* _EXTRAIT CITÉ_:
Au fil des jours blessés

Jésuite, frappé à 55 ans par une paralysie, Pierre-Marie
Hoog plonge dans l'univers des malades pendant dix mois,
sans savoir ce qui va se passer... Quand il n'a pas trop mal, il
écrit des notes que nous lirons lentement : des mots comme
extraits d'une gangue de non-savoir sur ce qui va advenir, de
l'angoisse traversée au bout de la nuit, de la confiance avec
les soignants qui permet à des personnes fragilisées de
prendre des décisions risquées.
Tout malade à l'hôpital est un être humilié : cette expérience radicale de
pauvreté va lui permettre de communier aux souffrances des personnes qui
viennent à lui. «C'est au-delà du voir, au-delà de l'entendre, quand je suis
entièrement dépossédé, que tout commence, cette jointure entre la vie et la
mort, cette jointure où l'on rencontre Dieu. Le lieu de ma plus grande faiblesse
peut être le lieu de ma plus grande grâce. La grande souffrance qu'il arrive
que nous ayons à traverser peut nous acheminer vers Dieu qui, lui aussi, s'y
révèle démasqué des images que j'ai faites de lui.»

* _EXERCICES_:
1 > Les affirmations suivantes sont-elles conformes à l'extrait cité ? Répondez par oui ou par non, en citant pour chacune les mots décisifs du texte.
(a) Pierre-Marie Hoog était jésuite.
(b) Pierre-Marie Hoog a vécu deux ans dans l'univers des malades.
(c) Pierre-Marie Hoog écrivait ses notes même lorsque la douleur était forte.
2 > D'après l'extrait cité, à quel âge Pierre-Marie Hoog a-t-il été frappé par une paralysie ?

* _DOCUMENTS FOURNIS_:
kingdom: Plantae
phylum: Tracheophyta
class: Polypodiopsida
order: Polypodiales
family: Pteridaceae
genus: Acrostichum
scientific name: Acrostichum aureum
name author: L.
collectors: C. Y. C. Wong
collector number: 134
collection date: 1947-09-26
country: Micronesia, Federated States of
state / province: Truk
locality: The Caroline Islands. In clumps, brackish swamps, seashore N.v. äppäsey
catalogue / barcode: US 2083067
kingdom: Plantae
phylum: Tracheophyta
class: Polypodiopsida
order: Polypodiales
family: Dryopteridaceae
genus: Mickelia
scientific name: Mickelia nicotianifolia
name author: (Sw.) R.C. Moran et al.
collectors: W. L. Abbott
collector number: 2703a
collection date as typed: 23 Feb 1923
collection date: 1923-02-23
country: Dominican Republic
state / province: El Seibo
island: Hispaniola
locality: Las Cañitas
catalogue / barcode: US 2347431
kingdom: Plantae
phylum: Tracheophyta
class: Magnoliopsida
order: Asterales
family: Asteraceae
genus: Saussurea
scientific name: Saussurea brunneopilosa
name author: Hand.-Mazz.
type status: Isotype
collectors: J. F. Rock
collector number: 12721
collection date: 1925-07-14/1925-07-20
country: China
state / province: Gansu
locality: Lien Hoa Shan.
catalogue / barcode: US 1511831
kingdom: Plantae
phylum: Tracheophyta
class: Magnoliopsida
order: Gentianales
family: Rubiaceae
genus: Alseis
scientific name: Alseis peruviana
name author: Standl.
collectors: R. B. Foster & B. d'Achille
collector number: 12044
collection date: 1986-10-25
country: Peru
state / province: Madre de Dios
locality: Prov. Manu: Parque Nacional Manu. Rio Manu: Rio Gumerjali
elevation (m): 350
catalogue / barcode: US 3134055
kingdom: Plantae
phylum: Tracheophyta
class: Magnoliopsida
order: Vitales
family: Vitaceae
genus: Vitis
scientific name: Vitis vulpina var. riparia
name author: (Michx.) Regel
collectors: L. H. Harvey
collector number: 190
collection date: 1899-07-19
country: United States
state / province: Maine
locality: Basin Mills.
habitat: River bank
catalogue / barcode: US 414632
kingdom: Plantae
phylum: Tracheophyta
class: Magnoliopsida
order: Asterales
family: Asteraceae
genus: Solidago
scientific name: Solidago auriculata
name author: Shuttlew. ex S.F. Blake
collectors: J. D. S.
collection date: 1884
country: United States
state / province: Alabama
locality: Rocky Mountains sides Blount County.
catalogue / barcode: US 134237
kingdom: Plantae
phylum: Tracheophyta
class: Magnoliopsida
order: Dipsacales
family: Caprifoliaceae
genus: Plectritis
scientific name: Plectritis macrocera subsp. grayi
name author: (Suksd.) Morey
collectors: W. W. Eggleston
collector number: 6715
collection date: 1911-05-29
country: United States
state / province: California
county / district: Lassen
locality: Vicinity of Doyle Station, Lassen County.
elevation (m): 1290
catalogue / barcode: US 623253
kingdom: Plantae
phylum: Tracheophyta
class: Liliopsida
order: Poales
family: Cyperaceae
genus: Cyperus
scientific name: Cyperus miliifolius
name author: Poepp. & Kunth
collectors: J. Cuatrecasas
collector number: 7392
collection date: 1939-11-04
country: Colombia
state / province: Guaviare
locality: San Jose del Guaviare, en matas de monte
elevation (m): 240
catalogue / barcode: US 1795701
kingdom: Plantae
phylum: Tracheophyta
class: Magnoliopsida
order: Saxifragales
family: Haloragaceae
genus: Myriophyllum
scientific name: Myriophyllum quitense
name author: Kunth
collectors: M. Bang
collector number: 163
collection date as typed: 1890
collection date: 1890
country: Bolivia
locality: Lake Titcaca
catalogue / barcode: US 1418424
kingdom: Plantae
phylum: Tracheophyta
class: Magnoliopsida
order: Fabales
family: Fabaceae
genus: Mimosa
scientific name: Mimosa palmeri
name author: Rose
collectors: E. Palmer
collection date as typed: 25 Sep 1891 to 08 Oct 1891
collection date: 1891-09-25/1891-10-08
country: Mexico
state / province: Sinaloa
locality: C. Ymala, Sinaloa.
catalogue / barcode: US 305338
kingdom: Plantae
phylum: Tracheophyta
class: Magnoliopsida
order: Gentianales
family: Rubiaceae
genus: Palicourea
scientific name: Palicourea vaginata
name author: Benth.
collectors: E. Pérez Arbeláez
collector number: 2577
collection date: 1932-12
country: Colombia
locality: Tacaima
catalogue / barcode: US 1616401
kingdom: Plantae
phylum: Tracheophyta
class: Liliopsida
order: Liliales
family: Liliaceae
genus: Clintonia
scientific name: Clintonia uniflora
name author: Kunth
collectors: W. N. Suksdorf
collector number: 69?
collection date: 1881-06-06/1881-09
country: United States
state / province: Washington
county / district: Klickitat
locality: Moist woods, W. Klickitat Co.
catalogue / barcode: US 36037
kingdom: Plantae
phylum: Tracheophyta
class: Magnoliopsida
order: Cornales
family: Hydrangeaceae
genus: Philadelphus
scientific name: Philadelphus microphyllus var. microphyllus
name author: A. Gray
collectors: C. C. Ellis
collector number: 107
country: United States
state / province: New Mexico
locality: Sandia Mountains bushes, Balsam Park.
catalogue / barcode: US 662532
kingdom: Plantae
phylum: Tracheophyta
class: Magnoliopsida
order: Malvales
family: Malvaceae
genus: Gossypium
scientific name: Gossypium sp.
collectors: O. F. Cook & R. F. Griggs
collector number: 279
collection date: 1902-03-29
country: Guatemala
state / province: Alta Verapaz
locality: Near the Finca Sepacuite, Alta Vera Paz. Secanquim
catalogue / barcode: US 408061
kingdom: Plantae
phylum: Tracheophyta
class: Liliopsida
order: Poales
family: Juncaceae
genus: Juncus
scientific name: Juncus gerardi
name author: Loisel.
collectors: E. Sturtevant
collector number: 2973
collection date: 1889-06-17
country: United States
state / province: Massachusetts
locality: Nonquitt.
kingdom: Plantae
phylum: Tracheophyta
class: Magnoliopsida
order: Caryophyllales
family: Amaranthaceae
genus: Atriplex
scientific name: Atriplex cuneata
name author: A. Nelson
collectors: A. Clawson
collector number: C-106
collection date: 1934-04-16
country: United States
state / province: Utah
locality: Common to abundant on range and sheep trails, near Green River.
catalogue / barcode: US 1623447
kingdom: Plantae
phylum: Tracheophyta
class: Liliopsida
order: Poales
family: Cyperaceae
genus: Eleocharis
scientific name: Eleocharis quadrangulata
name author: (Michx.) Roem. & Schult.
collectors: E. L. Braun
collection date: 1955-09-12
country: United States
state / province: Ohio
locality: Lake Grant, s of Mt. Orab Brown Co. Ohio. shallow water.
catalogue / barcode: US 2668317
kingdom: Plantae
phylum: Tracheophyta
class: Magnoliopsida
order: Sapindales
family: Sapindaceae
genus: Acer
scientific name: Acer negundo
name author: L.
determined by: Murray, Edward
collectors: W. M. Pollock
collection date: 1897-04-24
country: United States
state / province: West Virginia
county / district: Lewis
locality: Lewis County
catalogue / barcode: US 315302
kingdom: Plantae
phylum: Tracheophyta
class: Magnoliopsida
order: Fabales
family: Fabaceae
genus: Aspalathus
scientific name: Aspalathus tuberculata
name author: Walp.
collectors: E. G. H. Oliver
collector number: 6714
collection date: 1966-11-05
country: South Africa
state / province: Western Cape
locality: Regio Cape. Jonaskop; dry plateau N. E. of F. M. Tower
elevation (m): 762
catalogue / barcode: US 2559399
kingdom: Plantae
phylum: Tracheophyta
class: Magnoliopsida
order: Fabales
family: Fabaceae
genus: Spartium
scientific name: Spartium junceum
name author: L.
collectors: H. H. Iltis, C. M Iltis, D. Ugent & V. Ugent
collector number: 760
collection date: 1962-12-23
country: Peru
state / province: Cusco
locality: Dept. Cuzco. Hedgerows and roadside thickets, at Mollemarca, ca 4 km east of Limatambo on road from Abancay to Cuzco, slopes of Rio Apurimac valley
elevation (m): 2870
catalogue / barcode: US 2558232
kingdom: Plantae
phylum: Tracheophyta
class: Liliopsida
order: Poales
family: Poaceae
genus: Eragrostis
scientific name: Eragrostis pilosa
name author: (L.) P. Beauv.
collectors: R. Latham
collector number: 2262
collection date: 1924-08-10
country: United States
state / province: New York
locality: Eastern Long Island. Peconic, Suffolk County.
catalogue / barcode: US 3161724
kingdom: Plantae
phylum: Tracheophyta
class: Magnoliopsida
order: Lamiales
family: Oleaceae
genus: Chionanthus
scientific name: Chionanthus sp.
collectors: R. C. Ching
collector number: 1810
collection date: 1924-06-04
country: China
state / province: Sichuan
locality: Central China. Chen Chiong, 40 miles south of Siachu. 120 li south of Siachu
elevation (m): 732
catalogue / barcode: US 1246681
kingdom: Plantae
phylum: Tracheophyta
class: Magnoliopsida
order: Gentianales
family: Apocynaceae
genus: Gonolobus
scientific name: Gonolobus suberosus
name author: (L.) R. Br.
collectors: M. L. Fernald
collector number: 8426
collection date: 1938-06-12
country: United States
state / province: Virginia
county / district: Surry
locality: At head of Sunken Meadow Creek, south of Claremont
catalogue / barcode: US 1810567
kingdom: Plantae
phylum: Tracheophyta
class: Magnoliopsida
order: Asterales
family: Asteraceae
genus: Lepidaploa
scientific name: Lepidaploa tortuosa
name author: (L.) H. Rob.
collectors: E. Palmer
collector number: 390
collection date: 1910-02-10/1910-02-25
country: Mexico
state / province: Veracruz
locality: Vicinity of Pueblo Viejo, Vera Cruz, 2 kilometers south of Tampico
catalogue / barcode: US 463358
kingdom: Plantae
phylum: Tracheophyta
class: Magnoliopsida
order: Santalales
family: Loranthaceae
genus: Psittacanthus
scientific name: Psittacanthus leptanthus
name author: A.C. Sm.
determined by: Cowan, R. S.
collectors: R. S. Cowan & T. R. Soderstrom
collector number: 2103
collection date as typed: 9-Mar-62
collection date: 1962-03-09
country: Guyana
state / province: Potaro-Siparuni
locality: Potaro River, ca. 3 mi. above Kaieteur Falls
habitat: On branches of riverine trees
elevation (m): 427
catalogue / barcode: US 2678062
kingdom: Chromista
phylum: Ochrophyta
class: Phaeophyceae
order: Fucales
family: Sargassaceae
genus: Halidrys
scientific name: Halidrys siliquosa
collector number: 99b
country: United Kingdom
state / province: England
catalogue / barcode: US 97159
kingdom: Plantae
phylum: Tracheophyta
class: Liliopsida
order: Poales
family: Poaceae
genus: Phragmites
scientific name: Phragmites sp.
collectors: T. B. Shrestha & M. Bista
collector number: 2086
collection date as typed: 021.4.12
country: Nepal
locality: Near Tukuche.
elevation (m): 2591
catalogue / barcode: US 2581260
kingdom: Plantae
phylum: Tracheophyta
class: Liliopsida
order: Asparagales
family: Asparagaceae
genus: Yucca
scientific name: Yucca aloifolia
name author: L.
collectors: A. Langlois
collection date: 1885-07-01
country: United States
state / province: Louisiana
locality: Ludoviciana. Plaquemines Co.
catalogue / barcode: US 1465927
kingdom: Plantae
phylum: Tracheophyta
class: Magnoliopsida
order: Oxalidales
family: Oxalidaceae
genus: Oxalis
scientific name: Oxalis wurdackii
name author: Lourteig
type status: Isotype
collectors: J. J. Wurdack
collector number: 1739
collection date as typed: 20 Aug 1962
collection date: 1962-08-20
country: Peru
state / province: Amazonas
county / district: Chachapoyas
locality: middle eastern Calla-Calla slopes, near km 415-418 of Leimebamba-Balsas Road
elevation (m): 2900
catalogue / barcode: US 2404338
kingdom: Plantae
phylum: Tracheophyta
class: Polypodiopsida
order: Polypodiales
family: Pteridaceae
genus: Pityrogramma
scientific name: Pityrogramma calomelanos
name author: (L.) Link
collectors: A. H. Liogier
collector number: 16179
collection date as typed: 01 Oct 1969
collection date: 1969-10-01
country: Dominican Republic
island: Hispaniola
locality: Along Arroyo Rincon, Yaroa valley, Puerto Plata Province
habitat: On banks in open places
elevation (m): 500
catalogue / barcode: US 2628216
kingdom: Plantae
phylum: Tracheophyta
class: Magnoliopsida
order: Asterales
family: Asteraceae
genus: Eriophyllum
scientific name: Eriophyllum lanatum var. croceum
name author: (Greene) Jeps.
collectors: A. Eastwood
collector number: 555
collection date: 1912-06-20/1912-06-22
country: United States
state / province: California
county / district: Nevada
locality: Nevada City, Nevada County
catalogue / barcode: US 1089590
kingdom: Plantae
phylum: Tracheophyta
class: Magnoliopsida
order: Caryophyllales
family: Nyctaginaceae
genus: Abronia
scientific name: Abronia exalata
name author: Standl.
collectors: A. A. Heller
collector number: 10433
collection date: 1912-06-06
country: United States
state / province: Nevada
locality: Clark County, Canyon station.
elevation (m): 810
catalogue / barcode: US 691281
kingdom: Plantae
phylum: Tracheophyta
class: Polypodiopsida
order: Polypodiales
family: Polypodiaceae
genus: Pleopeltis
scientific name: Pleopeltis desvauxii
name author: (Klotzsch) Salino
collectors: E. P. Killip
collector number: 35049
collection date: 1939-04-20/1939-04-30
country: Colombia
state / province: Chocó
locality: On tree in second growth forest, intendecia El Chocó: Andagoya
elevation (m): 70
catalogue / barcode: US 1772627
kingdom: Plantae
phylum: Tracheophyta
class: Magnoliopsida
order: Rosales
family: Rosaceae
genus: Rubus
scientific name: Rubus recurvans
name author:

* _CORRIGÉ_:
1 >
(a) Oui : « Jésuite, frappé à 55 ans par une paralysie ».
(b) Non : « pendant dix mois ».
(c) Non : « Quand il n'a pas trop mal, il écrit des notes ».

2 > À 55 ans.